Like Clovis, France’s youngest president desperately wants to unify his increasingly secular country. The enthusiasm that swept Macron into office in 2017 eroded over 2018 to an approval rating of 23 percent by the start of 2019. Last year’s proposed gas tax hike was the final straw for many, who hit the streets in yellow safety vests to protest Macron policies.
After blockading traffic circles in rural France, the Yellow Vests turned to Paris and other cities. As more protesters turned out in solidarity, the movement turned violent. Months of weekend demonstrations left popular shopping areas and streets in shambles, the worst civil unrest since 1968. Macron dropped the gas tax late last year, but the Yellow Vests showed no sign of stopping: They simply want Macron to leave office.
Most French aren’t protesting, but the Yellow Vests underscore the frustrations of France’s middle class who want to reinvigorate businesses and combat 10 percent unemployment. Macron’s efforts have left many frustrated and disillusioned.
Another social divide drawing attention in the wake of Notre Dame’s fire is attacks on churches, both evangelical and Catholic. More than 65 acts of vandalism against churches occurred in the first two months of 2019, according to the National Council of Evangelicals of France (CNEF).
In early March vandals broke into Hope and Life Evangelical Church near Bordeaux, stealing $12,000 worth of sound equipment. But theft wasn’t their only goal: They poured paint onto walls and chairs and into electronic equipment. “There was a will to defile and destroy, and to keep us from continuing our worship services,” said Pastor Joseph Miall.
In mid-March arsonists set fire to the entrance of Saint-Sulpice, a 17th-century Catholic church in Paris. Parishioners heard the flames and raised the alarm. No one was injured, but the fire destroyed the church’s historic doors.

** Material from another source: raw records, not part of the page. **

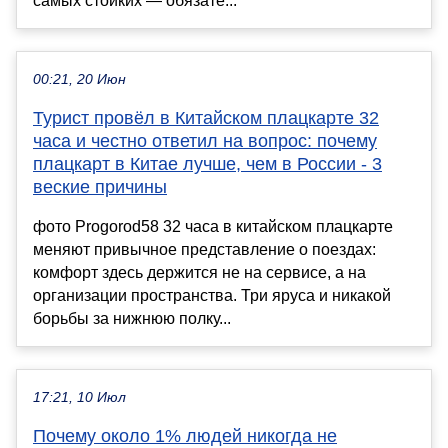
самых стойких — обязате...
00:21, 20 Июн
Турист провёл в Китайском плацкарте 32
часа и честно ответил на вопрос: почему
плацкарт в Китае лучше, чем в России - 3
веские причины
фото Progorod58 32 часа в китайском плацкарте
меняют привычное представление о поездах:
комфорт здесь держится не на сервисе, а на
организации пространства. Три яруса и никакой
борьбы за нижнюю полку...
17:21, 10 Июл
Почему около 1% людей никогда не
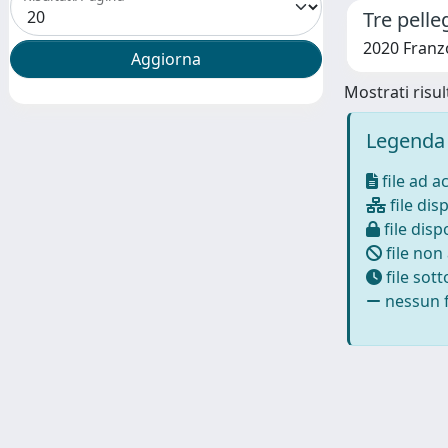
Tre pelle
2020 Franzon
Mostrati risult
Legenda 
file ad a
file disp
file dispo
file non
file sot
nessun f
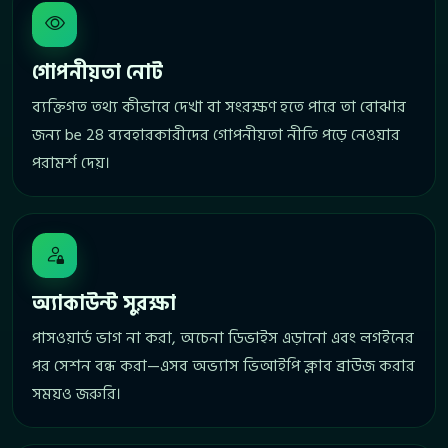
গোপনীয়তা নোট
ব্যক্তিগত তথ্য কীভাবে দেখা বা সংরক্ষণ হতে পারে তা বোঝার
জন্য be 28 ব্যবহারকারীদের গোপনীয়তা নীতি পড়ে নেওয়ার
পরামর্শ দেয়।
অ্যাকাউন্ট সুরক্ষা
পাসওয়ার্ড ভাগ না করা, অচেনা ডিভাইস এড়ানো এবং লগইনের
পর সেশন বন্ধ করা—এসব অভ্যাস ভিআইপি ক্লাব ব্রাউজ করার
সময়ও জরুরি।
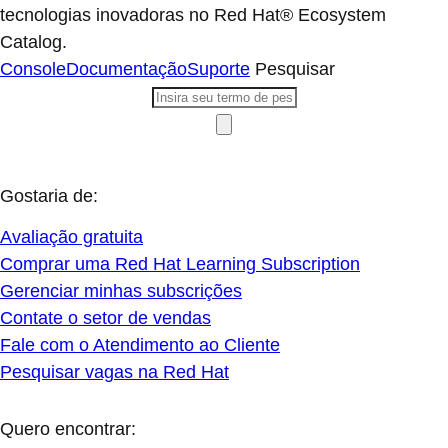
tecnologias inovadoras no Red Hat® Ecosystem
Catalog.
Console
Documentação
Suporte
Pesquisar
Gostaria de:
Avaliação gratuita
Comprar uma Red Hat Learning Subscription
Gerenciar minhas subscrições
Contate o setor de vendas
Fale com o Atendimento ao Cliente
Pesquisar vagas na Red Hat
Quero encontrar:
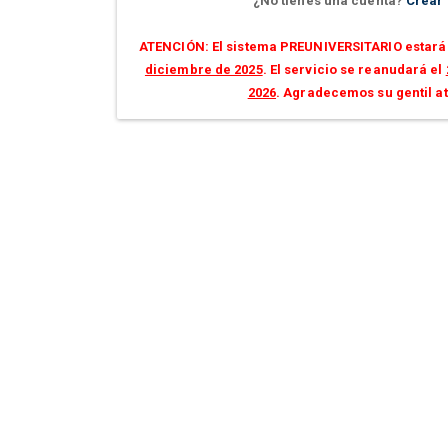
¿No tienes una cuenta?
Crear
ATENCIÓN: El sistema PREUNIVERSITARIO estará 
diciembre de 2025
. El servicio se reanudará el
2026
. Agradecemos su gentil a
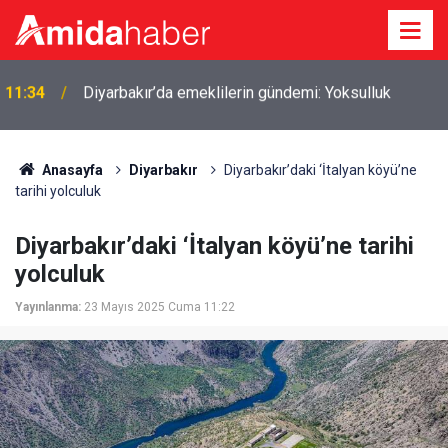
11:06
Sırp forvet Amedspor forması giyecek
Anasayfa
Diyarbakır
Diyarbakır’daki ‘İtalyan köyü’ne
tarihi yolculuk
Diyarbakır’daki ‘İtalyan köyü’ne tarihi
yolculuk
Yayınlanma:
23 Mayıs 2025 Cuma 11:22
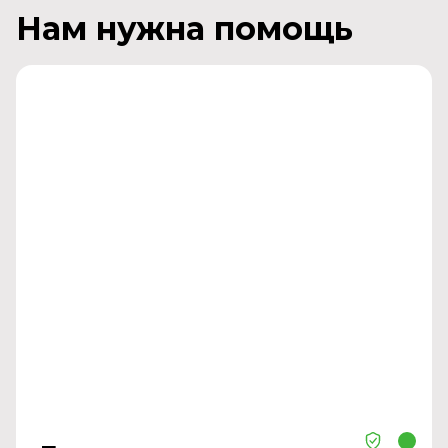
Нам нужна помощь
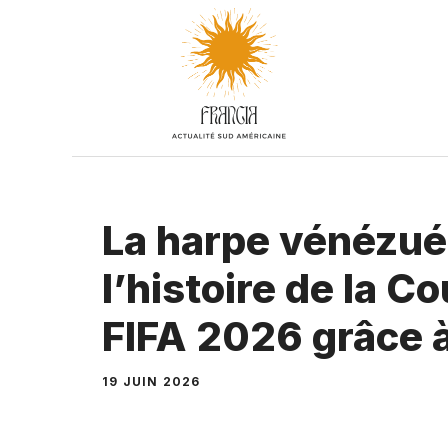
Aller
au
contenu
La harpe vénézué
l’histoire de la 
FIFA 2026 grâce 
19 JUIN 2026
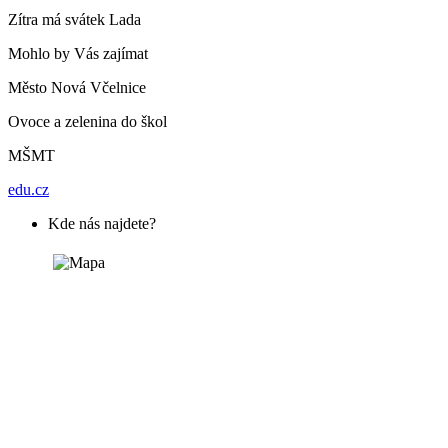
Zítra má svátek
Lada
Mohlo by Vás zajímat
Město Nová Včelnice
Ovoce a zelenina do škol
MŠMT
edu.cz
Kde nás najdete?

Notre Dame also has been targeted. In 2016 three Muslim women attempted to blow up a car filled with gas canisters in the street next to Notre Dame. On April 12, three days before the fire, one of the women, 22-year-old Ines Madani, was sentenced to eight years in prison on other terror-related charges. The trial for the 2016 incident is scheduled to begin in September.
Before the Notre Dame fire, such attacks received little media coverage outside religious press. CNEF called for more government action, asking in a statement after the attack on the Hope and Life Church, “In the future will it be possible to worship God and to profess faith publicly in freedom and security in France?”

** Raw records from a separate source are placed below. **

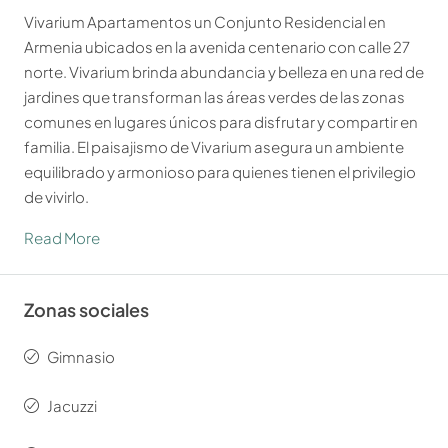
Vivarium Apartamentos un Conjunto Residencial en
Armenia ubicados en la avenida centenario con calle 27
norte. Vivarium brinda abundancia y belleza en una red de
jardines que transforman las áreas verdes de las zonas
comunes en lugares únicos para disfrutar y compartir en
familia. El paisajismo de Vivarium asegura un ambiente
equilibrado y armonioso para quienes tienen el privilegio
de vivirlo.
Read More
Zonas sociales
Gimnasio
Jacuzzi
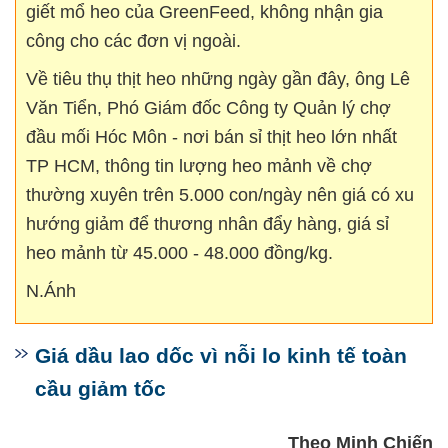
giết mổ heo của GreenFeed, không nhận gia
công cho các đơn vị ngoài.
Về tiêu thụ thịt heo những ngày gần đây, ông Lê
Văn Tiển, Phó Giám đốc Công ty Quản lý chợ
đầu mối Hóc Môn - nơi bán sỉ thịt heo lớn nhất
TP HCM, thông tin lượng heo mảnh về chợ
thường xuyên trên 5.000 con/ngày nên giá có xu
hướng giảm để thương nhân đẩy hàng, giá sỉ
heo mảnh từ 45.000 - 48.000 đồng/kg.
N.Ánh
Giá dầu lao dốc vì nỗi lo kinh tế toàn
cầu giảm tốc
Theo Minh Chiến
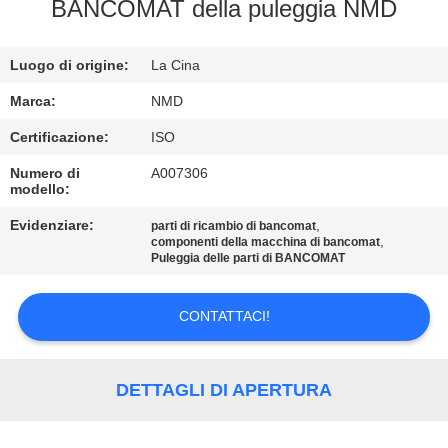
BANCOMAT della puleggia NMD
CONTROLLO
Luogo di origine:
La Cina
QUALITÀ
Marca:
NMD
CONTATTACI
Certificazione:
ISO
Numero di
A007306
modello:
NOTIZIE
Evidenziare:
,
parti di ricambio di bancomat
,
componenti della macchina di bancomat
CASI
Puleggia delle parti di BANCOMAT
CONTATTACI!
RICHIEDI UN
PREVENTIVO
DETTAGLI DI APERTURA
MAPPA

Sixty percent of French say they are Catholic, according to Pew Research Center, but only about 10 percent are practicing, and the French customarily don’t embrace public displays of religion. Recent sex abuse scandals in the Catholic Church have further eroded confidence and faith. The flames and smoke of Notre Dame, said Wall Street Journal columnist Peggy Noonan, evoked feelings of grief and loss, “especially for Catholics, who saw in the destruction a metaphor for—or judgment of—the state of their church.”
In France, Christian Delphine Brabant said simply, “My country needs a revival.”